= Fighting Whites =

Intramural basketball team

University of Northern Colorado Fighting Whities intramural basketball team

The Fighting Whites (alternatively identified as Fightin' Whites, Fighting Whities, or Fightin' Whities) were an intramural basketball team formed at the University of Northern Colorado in 2002 and named in response to the Native American mascot controversy.

The intramural college team briefly attracted a storm of national attention because of its satirical protest about stereotypes of Native Americans being used as sports mascots, particularly the "Fightin' Reds" of Eaton High School in Eaton, Colorado, not far from the university in Greeley. The Reds' mascot has been described as "a caricature Indian with a misshapen nose, [wearing] a loincloth and eagle feather".

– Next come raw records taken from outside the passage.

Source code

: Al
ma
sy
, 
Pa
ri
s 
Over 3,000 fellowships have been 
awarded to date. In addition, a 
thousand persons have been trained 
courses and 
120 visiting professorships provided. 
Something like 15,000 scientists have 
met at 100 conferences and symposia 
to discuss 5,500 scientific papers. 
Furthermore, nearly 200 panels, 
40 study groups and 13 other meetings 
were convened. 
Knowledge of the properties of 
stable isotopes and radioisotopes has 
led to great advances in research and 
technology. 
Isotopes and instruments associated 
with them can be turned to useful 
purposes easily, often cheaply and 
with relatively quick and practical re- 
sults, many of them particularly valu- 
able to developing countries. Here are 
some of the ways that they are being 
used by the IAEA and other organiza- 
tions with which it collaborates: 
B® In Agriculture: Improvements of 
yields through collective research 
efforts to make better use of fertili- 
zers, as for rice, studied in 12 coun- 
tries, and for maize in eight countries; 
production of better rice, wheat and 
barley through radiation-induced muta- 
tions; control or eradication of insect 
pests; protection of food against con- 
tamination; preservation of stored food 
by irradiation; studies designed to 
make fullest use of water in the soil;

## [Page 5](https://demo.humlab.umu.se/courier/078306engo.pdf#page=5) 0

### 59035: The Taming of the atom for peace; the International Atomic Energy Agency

The intramural team, which included players of Native American, Caucasian, Latino, African American, and Middle Eastern ancestry, adopted the name "Fighting Whites", with an accompanying logo of a stereotypical "white man" in a suit, styled after advertising art of the 1950s, as their team mascot. The character has been described as a man from the Ozzie Nelson era or a "Father Knows Best white American male".

At first, the team's T-shirts used "Fightin' Whites" as the name of the team, but various media reports referred to the team as the "Whities" instead of "Whites". The team's popularity skyrocketed. In response to customer demand, the team eventually began selling shirts under both names. The team added the phrase "Fighting the use of Native American stereotypes" to its merchandise to discourage the shirts from being worn by white supremacists, and arranged for CafePress.com to handle manufacturing and sales of the clothing.

The team sold enough shirts that they were eventually able to endow a sizeable scholarship fund for Native American students at Northern Colorado. In 2003, the team donated $100,000 to the University of Northern Colorado's UNC Foundation, which included $79,000 designated for the "Fightin' Whites Minority Scholarship".